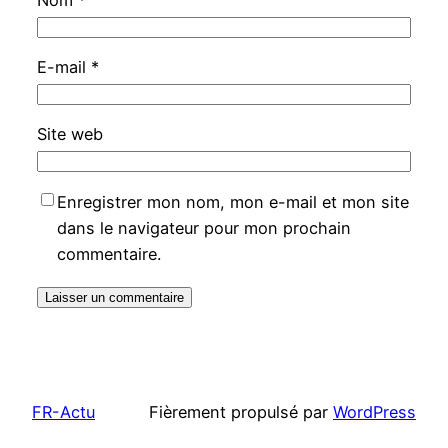
E-mail
*
Site web
Enregistrer mon nom, mon e-mail et mon site
dans le navigateur pour mon prochain
commentaire.
FR-Actu
Fièrement propulsé par
WordPress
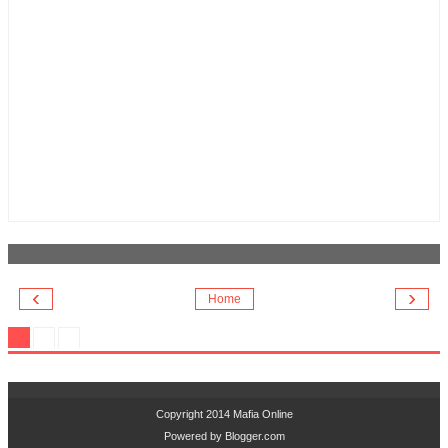
‹
›
Home
Copyright 2014
Mafia Online
Powered by
Blogger.com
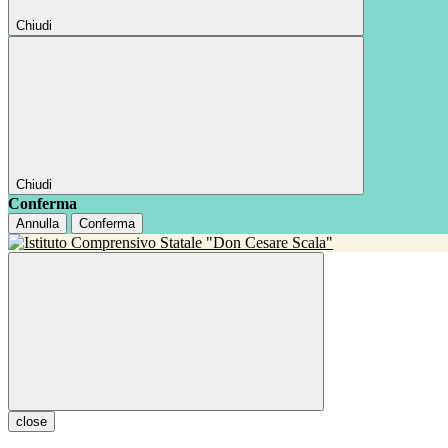
Chiudi
Chiudi
Conferma
Annulla
Conferma
close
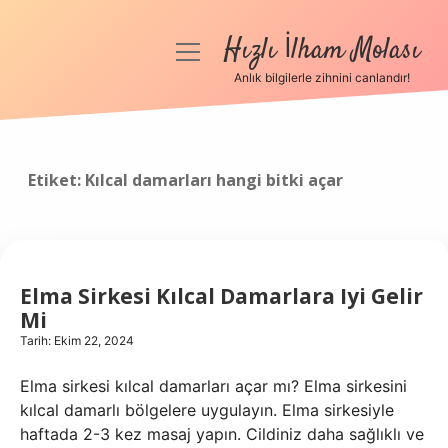
Hızlı İlham Molası
menüyü
aç
Anlık bilgilerle zihnini canlandır!
Anasayfa
Gizlilik Politikası
Etiket:
Kılcal damarları hangi bitki açar
Yasal Uyarı
Hakkımızda
Elma Sirkesi Kılcal Damarlara Iyi Gelir
Mi
Tarih: Ekim 22, 2024
Elma sirkesi kılcal damarları açar mı? Elma sirkesini
kılcal damarlı bölgelere uygulayın. Elma sirkesiyle
haftada 2-3 kez masaj yapın. Cildiniz daha sağlıklı ve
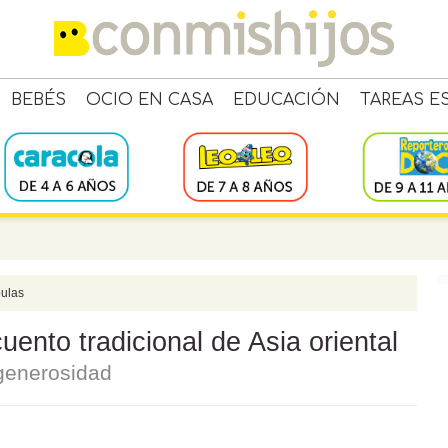
BEBÉS
OCIO EN CASA
EDUCACIÓN
TAREAS E
ulas
uento tradicional de Asia oriental
 generosidad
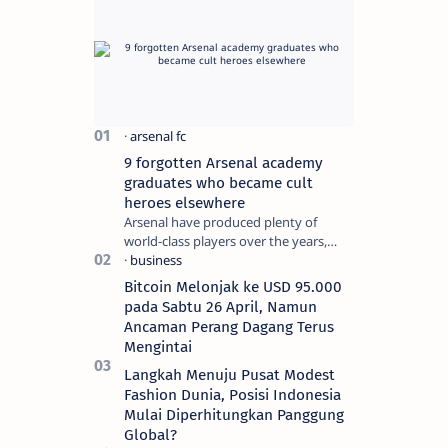
9 forgotten Arsenal academy
graduates who became cult
heroes elsewhere
Arsenal have produced plenty of
world-class players over the years,
although not all of them make the
grade at the Emirates. For every Tony
Bitcoin Melonjak ke USD 95.000
Ada…
pada Sabtu 26 April, Namun
Ancaman Perang Dagang Terus
Mengintai
Langkah Menuju Pusat Modest
Fashion Dunia, Posisi Indonesia
Mulai Diperhitungkan Panggung
Global?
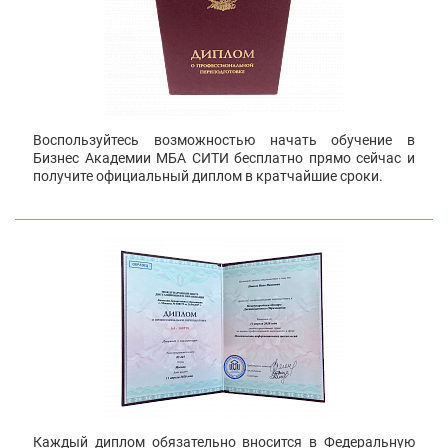
Воспользуйтесь возможностью начать обучение в
Бизнес Академии МБА СИТИ бесплатно прямо сейчас и
получите официальный диплом в кратчайшие сроки.
Каждый диплом обязательно вносится в Федеральную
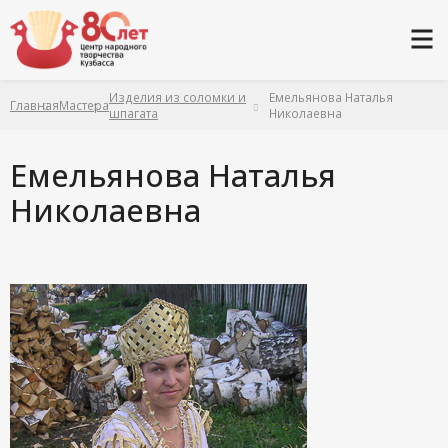
Изделия из соломки и
Емельянова Наталья
Главная
Мастера
шпагата
Николаевна
Емельянова Наталья
Николаевна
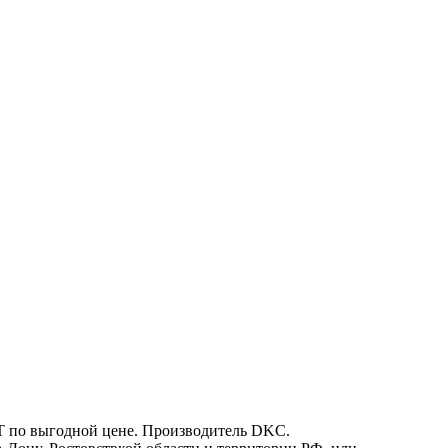
Т по выгодной цене. Производитель DKC.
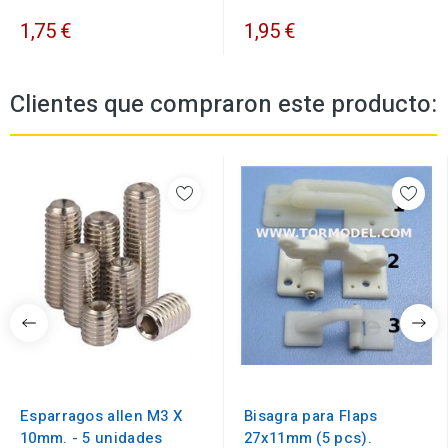
1,75 €
1,95 €
Clientes que compraron este producto:
Esparragos allen M3 X
Bisagra para Flaps
10mm. - 5 unidades
27x11mm (5 pcs).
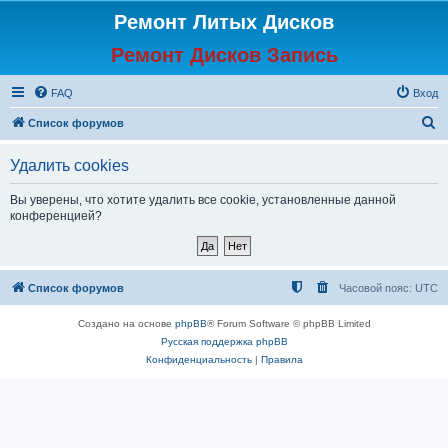
Ремонт Литых Дисков
Ремонт Дисков Запись
FAQ
Вход
П
Список форумов
о
Удалить cookies
и
с
Вы уверены, что хотите удалить все cookie, установленные данной
конференцией?
к
Список форумов
Часовой пояс:
UTC
Создано на основе
phpBB
® Forum Software © phpBB Limited
Русская поддержка phpBB
Конфиденциальность
|
Правила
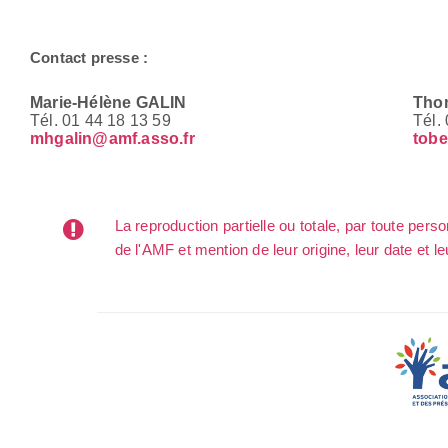
Contact presse :
Marie-Hélène GALIN
Tho
Tél. 01 44 18 13 59
Tél.
mhgalin@amf.asso.fr
tobe
La reproduction partielle ou totale, par toute per
de l'AMF et mention de leur origine, leur date et le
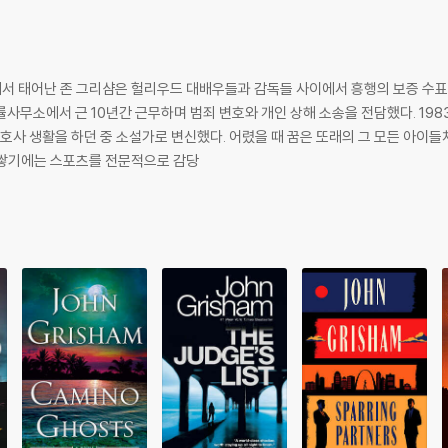
로에서 태어난 존 그리샴은 헐리우드 대배우들과 감독들 사이에서 흥행의 보증 수표로 
사무소에서 근 10년간 근무하며 범죄 변호와 개인 상해 소송을 전담했다. 19
변호사 생활을 하던 중 소설가로 변신했다. 어렸을 때 꿈은 또래의 그 모든 아
 쌓기에는 스포츠를 전문적으로 감당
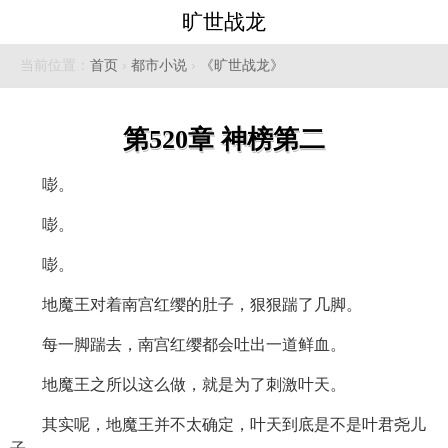
旷世战龙
当前位置：
首页
›
都市小说
›
《旷世战龙》
第520章 神榜第二
嘭。
嘭。
嘭。
地魔王对着南宫红缨的肚子，狠狠踹了几脚。
每一脚踹去，南宫红缨都会吐出一道鲜血。
地魔王之所以这么做，就是为了刺激叶天。
其实呢，地魔王并不太确定，叶天到底是不是叶君尧儿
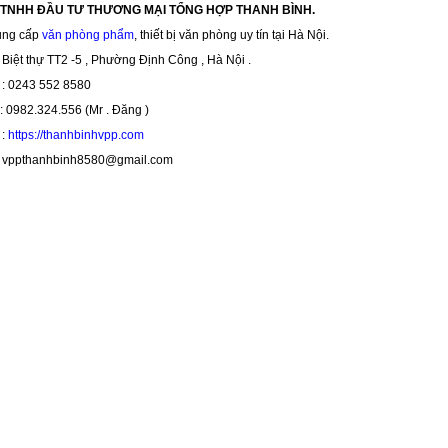
 TNHH ĐẦU TƯ THƯƠNG MẠI TỔNG HỢP THANH BÌNH.
ung cấp
văn phòng phẩm
, thiết bị văn phòng uy tín tại Hà Nội.
Biệt thự TT2 -5 , Phường Định Công , Hà Nội .
i : 0243 552 8580
 0982.324.556 (Mr . Đăng )
:
https://thanhbinhvpp.com
ppthanhbinh8580@gmail.com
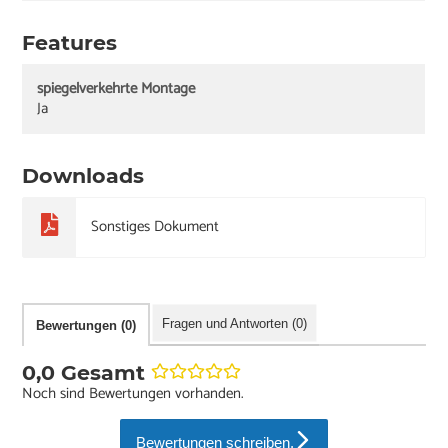
Features
spiegelverkehrte Montage
Ja
Downloads
Sonstiges Dokument
Fragen und Antworten (0)
Bewertungen (0)
0,0 Gesamt
Noch sind Bewertungen vorhanden.
Bewertungen schreiben.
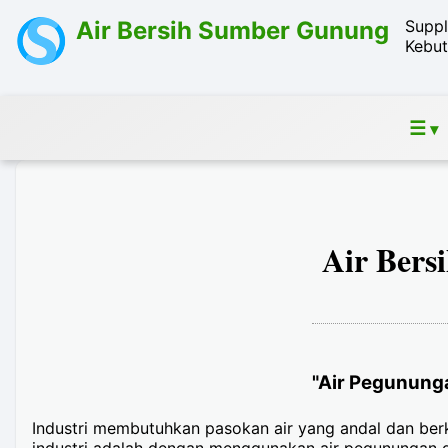
Air Bersih Sumber Gunung
Suppl
Kebut
☰
▾
Air Bers
"Air Pegunung
Industri membutuhkan pasokan air yang andal dan berk
industri adalah dengan menggunakan air pegunungan 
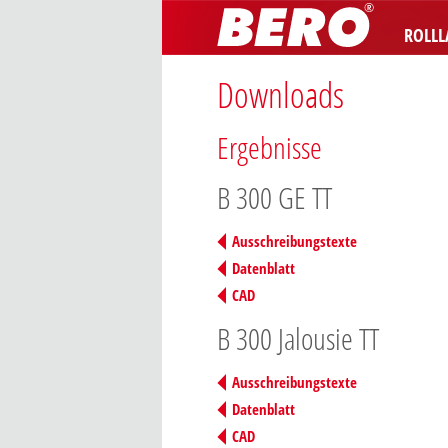
ROLL
Downloads
Ergebnisse
B 300 GE TT
Ausschreibungstexte
Datenblatt
CAD
B 300 Jalousie TT
Ausschreibungstexte
Datenblatt
CAD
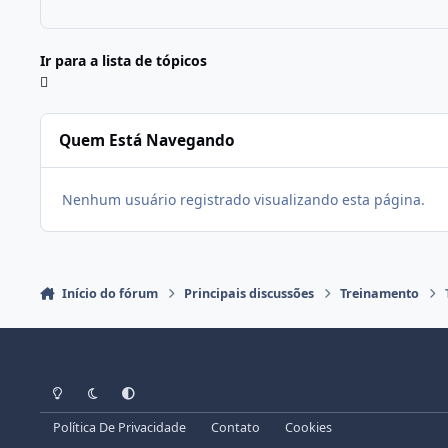
Ir para a lista de tópicos
Quem Está Navegando
Nenhum usuário registrado visualizando esta página.
Início do fórum
Principais discussões
Treinamento
Modo Claro
Modo Escuro
Preferência do Sistema
Política De Privacidade
Contato
Cookies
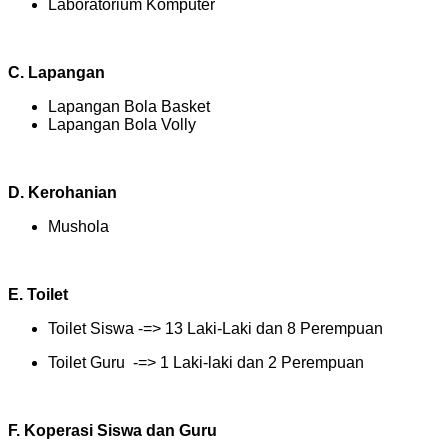
Laboratorium Komputer
C. Lapangan
Lapangan Bola Basket
Lapangan Bola Volly
D. Kerohanian
Mushola
E. Toilet
Toilet Siswa -=> 13 Laki-Laki dan 8 Perempuan
Toilet Guru -=> 1 Laki-laki dan 2 Perempuan
F. Koperasi Siswa dan Guru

◆ **WHAT YOU HAVE TO DO**: Each entry should be copied exactly as written, though any pictures stay out.

◆ **WORKED SOLUTION**:
E-mail
*
Site web
Enregistrer mon nom, mon e-mail et mon site
dans le navigateur pour mon prochain
commentaire.
FR-Actu
Fièrement propulsé par
WordPress
‹
›
Home
Copyright 2014
Mafia Online
Powered by
Blogger.com
Chiudi
Chiudi
Conferma
Annulla
Conferma
close
Hızlı İlham Molası
menüyü
aç
Anlık bilgilerle zihnini canlandır!
Anasayfa
Gizlilik Politikası
Etiket:
Kılcal damarları hangi bitki açar
Yasal Uyarı
Hakkımızda
Elma Sirkesi Kılcal Damarlara Iyi Gelir
Mi
Tarih: Ekim 22, 2024
Elma sirkesi kılcal damarları açar mı? Elma sirkesini
kılcal damarlı bölgelere uygulayın. Elma sirkesiyle
haftada 2-3 kez masaj yapın. Cildiniz daha sağlıklı ve
BEBÉS
OCIO EN CASA
EDUCACIÓN
TAREAS E
ulas
uento tradicional de Asia oriental
 generosidad
9 forgotten Arsenal academy
graduates who became cult
heroes elsewhere
Arsenal have produced plenty of
world-class players over the years,
although not all of them make the
grade at the Emirates. For every Tony
Bitcoin Melonjak ke USD 95.000
Ada…
pada Sabtu 26 April, Namun
Ancaman Perang Dagang Terus
Mengintai
Langkah Menuju Pusat Modest
Fashion Dunia, Posisi Indonesia
Mulai Diperhitungkan Panggung
Global?
Воспользуйтесь возможностью начать обучение в
Бизнес Академии МБА СИТИ бесплатно прямо сейчас и
получите официальный диплом в кратчайшие сроки.
Каждый диплом обязательно вносится в Федеральную
Изделия из соломки и
Емельянова Наталья
Главная
Мастера
шпагата
Николаевна
Емельянова Наталья
Николаевна
Т по выгодной цене. Производитель DKC.
1,75 €
1,95 €
Clientes que compraron este producto:
Esparragos allen M3 X
Bisagra para Flaps
10mm. - 5 unidades
27x11mm (5 pcs).
Ремонт Литых Дисков
Ремонт Дисков Запись
FAQ
Вход
П
Список форумов
о
Удалить cookies
и
с
Вы уверены, что хотите удалить все cookie, установленные данной
конференцией?
к
Список форумов
Часовой пояс:
UTC
Создано на основе
phpBB
® Forum Software © phpBB Limited
Русская поддержка phpBB
Конфиденциальность
|
Правила
Contact presse :
Marie-Hélène GALIN
Tho
Tél. 01 44 18 13 59
Tél.
mhgalin@amf.asso.fr
tobe
La reproduction partielle ou totale, par toute per
de l'AMF et mention de leur origine, leur date et le
로에서 태어난 존 그리샴은 헐리우드 대배우들과 감독들 사이에서 흥행의 보증 수표로 
사무소에서 근 10년간 근무하며 범죄 변호와 개인 상해 소송을 전담했다. 19
변호사 생활을 하던 중 소설가로 변신했다. 어렸을 때 꿈은 또래의 그 모든 아
 쌓기에는 스포츠를 전문적으로 감당
旷世战龙
当前位置：
首页
›
都市小说
›
《旷世战龙》
第520章 神榜第二
嘭。
嘭。
嘭。
地魔王对着南宫红缨的肚子，狠狠踹了几脚。
每一脚踹去，南宫红缨都会吐出一道鲜血。
地魔王之所以这么做，就是为了刺激叶天。
其实呢，地魔王并不太确定，叶天到底是不是叶君尧儿
 TNHH ĐẦU TƯ THƯƠNG MẠI TỔNG HỢP THANH BÌNH.
ung cấp
văn phòng phẩm
, thiết bị văn phòng uy tín tại Hà Nội.
Biệt thự TT2 -5 , Phường Định Công , Hà Nội .
i : 0243 552 8580
 0982.324.556 (Mr . Đăng )
:
https://thanhbinhvpp.com
ppthanhbinh8580@gmail.com
Features
spiegelverkehrte Montage
Ja
Downloads
Sonstiges Dokument
Fragen und Antworten (0)
Bewertungen (0)
0,0 Gesamt
Noch sind Bewertungen vorhanden.
Bewertungen schreiben.
Air Bersih Sumber Gunung
Suppl
Kebut
☰
▾
Air Bers
"Air Pegunung
Industri membutuhkan pasokan air yang andal dan berk
industri adalah dengan menggunakan air pegunungan 
ROLL
Downloads
Ergebnisse
B 300 GE TT
Ausschreibungstexte
Datenblatt
CAD
B 300 Jalousie TT
Ausschreibungstexte
Datenblatt
CAD
Ir para a lista de tópicos
Quem Está Navegando
Nenhum usuário registrado visualizando esta página.
Início do fórum
Principais discussões
Treinamento
Modo Claro
Modo Escuro
Preferência do Sistema
Política De Privacidade
Contato
Cookies
Laboratorium Komputer
C. Lapangan
Lapangan Bola Basket
Lapangan Bola Volly
D. Kerohanian
Mushola
E. Toilet
Toilet Siswa -=> 13 Laki-Laki dan 8 Perempuan
Toilet Guru -=> 1 Laki-laki dan 2 Perempuan
F. Koperasi Siswa dan Guru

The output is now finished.